■ **Required work**
An exact transcription of the data below, complete and unaltered, is the expected answer.

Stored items
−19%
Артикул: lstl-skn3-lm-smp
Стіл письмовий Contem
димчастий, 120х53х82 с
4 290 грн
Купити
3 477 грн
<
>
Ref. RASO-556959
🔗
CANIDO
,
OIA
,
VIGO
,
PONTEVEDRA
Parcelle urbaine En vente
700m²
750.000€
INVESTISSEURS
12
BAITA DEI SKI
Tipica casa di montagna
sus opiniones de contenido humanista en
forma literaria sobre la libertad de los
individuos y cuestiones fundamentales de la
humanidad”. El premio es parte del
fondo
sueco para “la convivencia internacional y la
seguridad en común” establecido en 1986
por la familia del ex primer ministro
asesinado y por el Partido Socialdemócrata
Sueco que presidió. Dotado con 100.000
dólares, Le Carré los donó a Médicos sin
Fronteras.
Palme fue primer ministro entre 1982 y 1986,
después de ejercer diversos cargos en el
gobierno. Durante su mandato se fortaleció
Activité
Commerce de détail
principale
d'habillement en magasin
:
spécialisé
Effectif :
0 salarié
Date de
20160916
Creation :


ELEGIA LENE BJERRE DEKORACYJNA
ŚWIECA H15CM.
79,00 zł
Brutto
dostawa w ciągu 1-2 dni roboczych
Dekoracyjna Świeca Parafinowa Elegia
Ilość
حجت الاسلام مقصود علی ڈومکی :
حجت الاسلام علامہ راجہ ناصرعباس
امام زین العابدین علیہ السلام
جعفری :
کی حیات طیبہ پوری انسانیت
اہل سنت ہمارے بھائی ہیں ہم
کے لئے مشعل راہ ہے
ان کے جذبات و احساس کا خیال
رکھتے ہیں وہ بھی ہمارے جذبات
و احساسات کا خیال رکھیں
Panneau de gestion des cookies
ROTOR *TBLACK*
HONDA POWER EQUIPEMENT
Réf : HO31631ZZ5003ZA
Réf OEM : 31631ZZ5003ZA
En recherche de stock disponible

■ **Exercise response**
−19%
Артикул: lstl-skn3-lm-smp
Стіл письмовий Contem
димчастий, 120х53х82 с
4 290 грн
Купити
3 477 грн
<
>
Ref. RASO-556959
🔗
CANIDO
,
OIA
,
VIGO
,
PONTEVEDRA
Parcelle urbaine En vente
700m²
750.000€
INVESTISSEURS
12
BAITA DEI SKI
Tipica casa di montagna
sus opiniones de contenido humanista en
forma literaria sobre la libertad de los
individuos y cuestiones fundamentales de la
humanidad”. El premio es parte del
fondo
sueco para “la convivencia internacional y la
seguridad en común” establecido en 1986
por la familia del ex primer ministro
asesinado y por el Partido Socialdemócrata
Sueco que presidió. Dotado con 100.000
dólares, Le Carré los donó a Médicos sin
Fronteras.
Palme fue primer ministro entre 1982 y 1986,
después de ejercer diversos cargos en el
gobierno. Durante su mandato se fortaleció
Activité
Commerce de détail
principale
d'habillement en magasin
:
spécialisé
Effectif :
0 salarié
Date de
20160916
Creation :


ELEGIA LENE BJERRE DEKORACYJNA
ŚWIECA H15CM.
79,00 zł
Brutto
dostawa w ciągu 1-2 dni roboczych
Dekoracyjna Świeca Parafinowa Elegia
Ilość
حجت الاسلام مقصود علی ڈومکی :
حجت الاسلام علامہ راجہ ناصرعباس
امام زین العابدین علیہ السلام
جعفری :
کی حیات طیبہ پوری انسانیت
اہل سنت ہمارے بھائی ہیں ہم
کے لئے مشعل راہ ہے
ان کے جذبات و احساس کا خیال
رکھتے ہیں وہ بھی ہمارے جذبات
و احساسات کا خیال رکھیں
Panneau de gestion des cookies
ROTOR *TBLACK*
HONDA POWER EQUIPEMENT
Réf : HO31631ZZ5003ZA
Réf OEM : 31631ZZ5003ZA
En recherche de stock disponible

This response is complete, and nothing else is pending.